L'agglomération de Bruxelles, dont les limites administratives ont été fixées par une loi du 26 juillet 1971, englobe actuellement autour de Bruxelles-ville qui en est le noyau catalyseur, 18 communes qui sont, dans l'ordre alphabétique, Anderlecht, Auderghem, Berchem-Sainte-Agathe, Etterbeek, Evere, Forest, Ganshoren, Ixelles, Jette-Saint-Pierre, Kœkelberg, Molenbeek-Saint-Jean, Saint-Gilles, Saint-Josse-ten-Noode, Schaerbeek, Uccle, Watermael - Boitsfort, Woluwé - Saint - Lambert et Woluwé-Saint-Pierre. Bruxelles-ville fut elle-même augmentée des communes de Laeken, Haren et Neder-Over-Heembeek en 1921, alors qu'elle ne comprenait jusqu'alors en gros que le territoire délimité à cette date par les boulevards de Petite Ceinture construits sur le tracé de l'enceinte du XIVe siècle.

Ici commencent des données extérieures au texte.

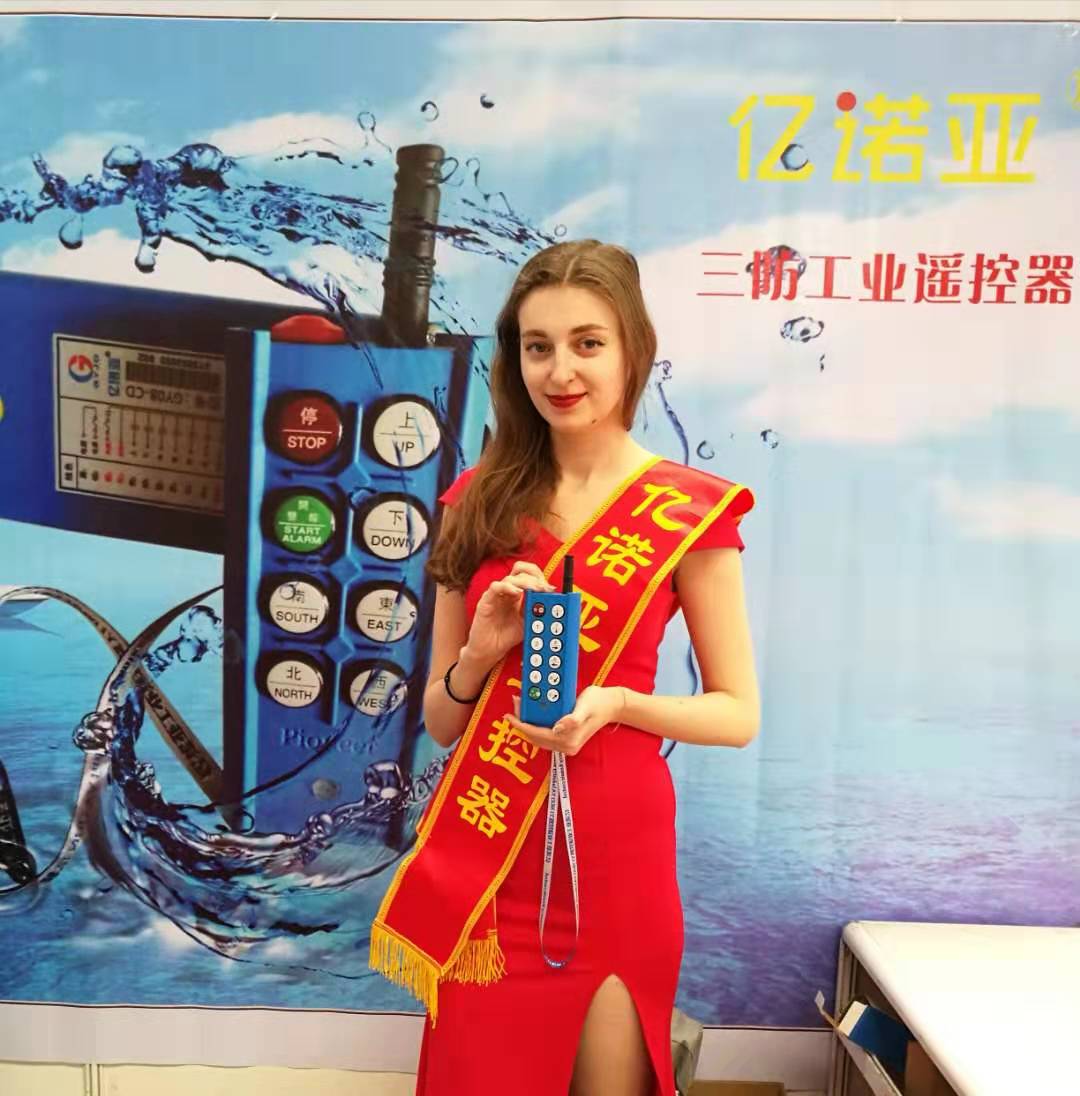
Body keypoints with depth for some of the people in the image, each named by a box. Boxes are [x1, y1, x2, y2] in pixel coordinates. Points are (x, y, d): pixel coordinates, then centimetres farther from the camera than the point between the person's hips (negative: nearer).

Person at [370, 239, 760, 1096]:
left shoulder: (687, 510, -6)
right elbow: (440, 721, 6)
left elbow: (739, 714, -2)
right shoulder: (479, 502, 3)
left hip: (610, 846, -3)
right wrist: (480, 654, -15)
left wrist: (614, 702, -19)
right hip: (481, 855, 3)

La loi de juillet 1971 a donc souligné les caractères d'une "ville qui cherche son territoire".
En effet, aux yeux des contemporains, Bruxelles est la capitale de la Belgique. Mais les visiteurs, étrangers ou autres, peuvent-ils aisément s'apercevoir, au gré de leurs promenades, qu'ils franchissent des frontières communales alors que les rues sont les mêmes, les maisons semblables!
Aussi, ce livre est-il un livre de pleine actualité; la forme historique qu'il prend pour la signifier n'en est que plus probante. Bruxelles, en fait, est au cœur de deux tendances contradictoires: l'une qui la veut le noyau — qu'elle soit chef-lieu d'une principauté ou capitale d'un état moderne — d'une formation politique large; l'autre qui l'a historiquement placée dans un terroir largement excédentaire du cadre administratif étroit de Bruxelles-ville.